** Opening Text under study block **

Warren Dew wrote:Psychoserenity wrote:As I understand it, from a capitalist perspective anyway, there's nothing wrong with sub-prime lending. As long as the investors know the risks and are prepared to foot the bill if it goes wrong - investing in the poor is good for society.
That's not how this particular system works on this side of the Atlantic. The investors aren't voluntarily giving these loans. They are being forced into them. Knowing the risks and being prepared to foot the bill just aren't happening.
This is precisely why "credit default swaps" were invented. They are an unregulated insurance product that the FTC overlooked. The CDS scheme said in essence to overseas investors who put money into buying pools of "securitized" mortgages, "if these mortgages go bad, AIG will cover the losses with a CDS." Well, when the housing bubble burst, and the chickens came home to roost in the form of people who committed felony fraud and filing a false financial statement to get a home loan quit paying when their balloon payments came due, AIG didn't have enough "insurance" money in their cash reserves to pay off the claims of the toxic mortgage investors, and AIG went belly-up, and threatened to take down some of the "Big Six" international banks with them as the investors came after their money.
Bush, then Obama, bailed out AIG and the banks to protect THE BANKS and the INVESTORS, rather than letting the whole house of cards collapse as a free market system would have done. That would have shaken out the investors, and the banks that made toxic mortgages, and the mortgage scammers who wrote them then sold them to the banks, and people would have stayed in their homes because nobody would have been able to figure out who actually owns the homes (which is a current problem for banks that advantages defaulting homeowners who are demanding the actual signed note in foreclosure proceedings...which the banks can't find), and the TARP money could have gone towards settling at least some of those mortgage defaults.
This was all CAUSED by the Community Reinvestment Act, which is a bunch of laws and regulations enacted during the Carter administration to stop "redlining," which is where banks simply refused to issue loans in slum communities, and "mortgage discrimination" which is actually banks refusing to loan money to people who have no steady paycheck or credit history. Because the vast majority of slums and poor credit risks are African Americans and other minorities living in minority neighborhoods, the Progressives in Congress decided to force banks to make bad loans so the appearance of discrimination would be avoided. They did offer to federally back SOME of the worst of the loans, and through a byzantine series of events, Fannie and Freddie, the two "government" loan guarantors have ended up owning something like 90 percent of all mortgages in the US, including the toxic, defaulted ones, and both organizations have been given, quite literally, carte blanche to borrow as much money as they want, without even asking Congress, from the Fed, which will print money at their request to cover any losses in the toxic paper.
So, in short, the taxpayers are on the hook for nearly a trillion dollars in toxic mortgages "owned" (guaranteed) by the government, and people who should never have been allowed to get a mortgage in the first place, and should have continued renting, now are having their homes paid for or subsidized by the taxpayers. More dependent class entitlement spending we simply cannot afford.
And who avoids nearly ALL financial liability for this fiasco? The Big Six international conglomerate banks.

** Closing Text under study block **

Task directions:
Reproduce the forum post on subprime lending word for word between "Bush, then Obama, bailed" and "those mortgage defaults.", inclusive.

** Opening Given entries block **

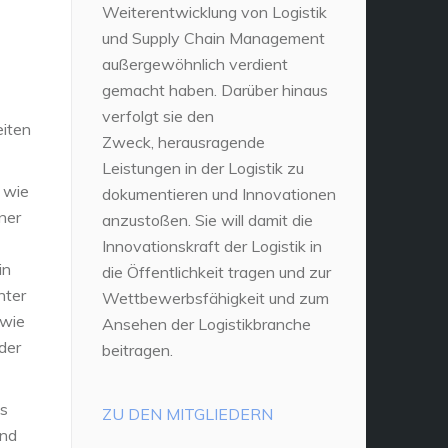
Weiterentwicklung von Logistik
und Supply Chain Management
außergewöhnlich verdient
gemacht haben. Darüber hinaus
verfolgt sie den
eiten
Zweck, herausragende
Leistungen in der Logistik zu
l wie
dokumentieren und Innovationen
ner
anzustoßen. Sie will damit die
Innovationskraft der Logistik in
in
die Öffentlichkeit tragen und zur
nter
Wettbewerbsfähigkeit und zum
owie
Ansehen der Logistikbranche
der
beitragen.
ls
ZU DEN MITGLIEDERN
und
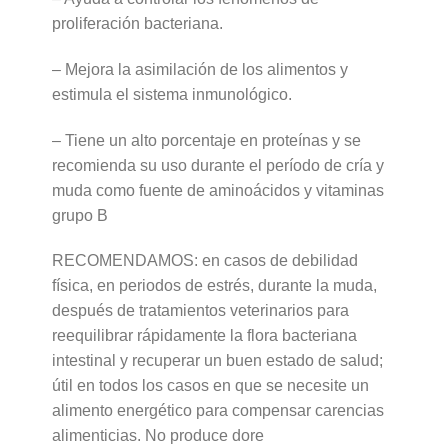
proliferación bacteriana.
– Mejora la asimilación de los alimentos y
estimula el sistema inmunológico.
– Tiene un alto porcentaje en proteínas y se
recomienda su uso durante el período de cría y
muda como fuente de aminoácidos y vitaminas
grupo B
RECOMENDAMOS: en casos de debilidad
física, en periodos de estrés, durante la muda,
después de tratamientos veterinarios para
reequilibrar rápidamente la flora bacteriana
intestinal y recuperar un buen estado de salud;
útil en todos los casos en que se necesite un
alimento energético para compensar carencias
alimenticias. No produce dore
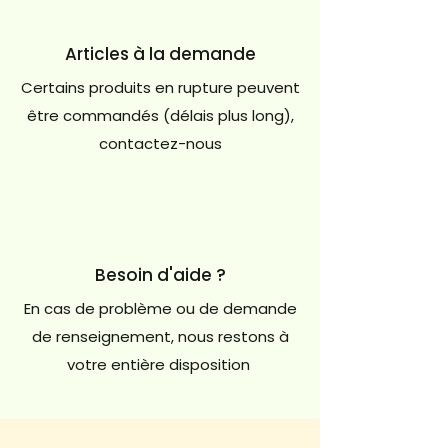
Articles à la demande
Certains produits en rupture peuvent
être commandés (délais plus long),
contactez-nous
Besoin d'aide ?
En cas de problème ou de demande
de renseignement, nous restons à
votre entière disposition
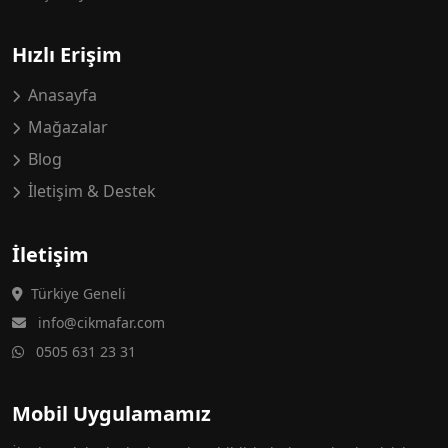
Hızlı Erişim
Anasayfa
Mağazalar
Blog
İletişim & Destek
İletişim
Türkiye Geneli
info@cikmafar.com
0505 631 23 31
Mobil Uygulamamız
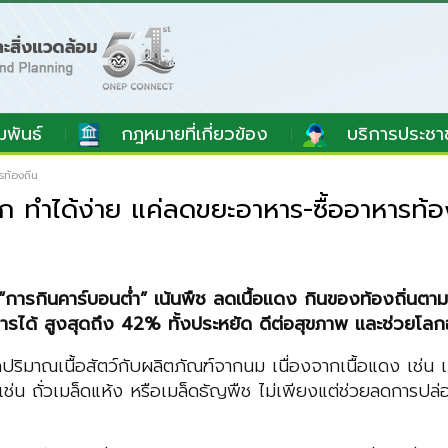
มพันธ์
กฎหมายที่เกี่ยวข้อง
บริการประชา
ท้องถิ่น
ก ทำได้ง่าย แค่ลดขยะอาหาร-ซื้ออาหารท้อง
รกินคาร์บอนต่ำ” เน้นพืช ลดเนื้อแดง กินของท้องถิ่นตาม
ได้ สูงสุดถึง 42% ทั้งประหยัด ดีต่อสุขภาพ และช่วยโลกอ
ริมาณเนื้อสัตว์กับผลิตภัณฑ์จากนม เนื่องจากเนื้อแดง เช่น เน
ช่น ถั่วเมล็ดแห้ง หรือเมล็ดธัญพืช ไม่เพียงแต่ช่วยลดการปล่อย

** Closing Given entries block **

Exercise solution:
Bush, then Obama, bailed out AIG and the banks to protect THE BANKS and the INVESTORS, rather than letting the whole house of cards collapse as a free market system would have done. That would have shaken out the investors, and the banks that made toxic mortgages, and the mortgage scammers who wrote them then sold them to the banks, and people would have stayed in their homes because nobody would have been able to figure out who actually owns the homes (which is a current problem for banks that advantages defaulting homeowners who are demanding the actual signed note in foreclosure proceedings...which the banks can't find), and the TARP money could have gone towards settling at least some of those mortgage defaults.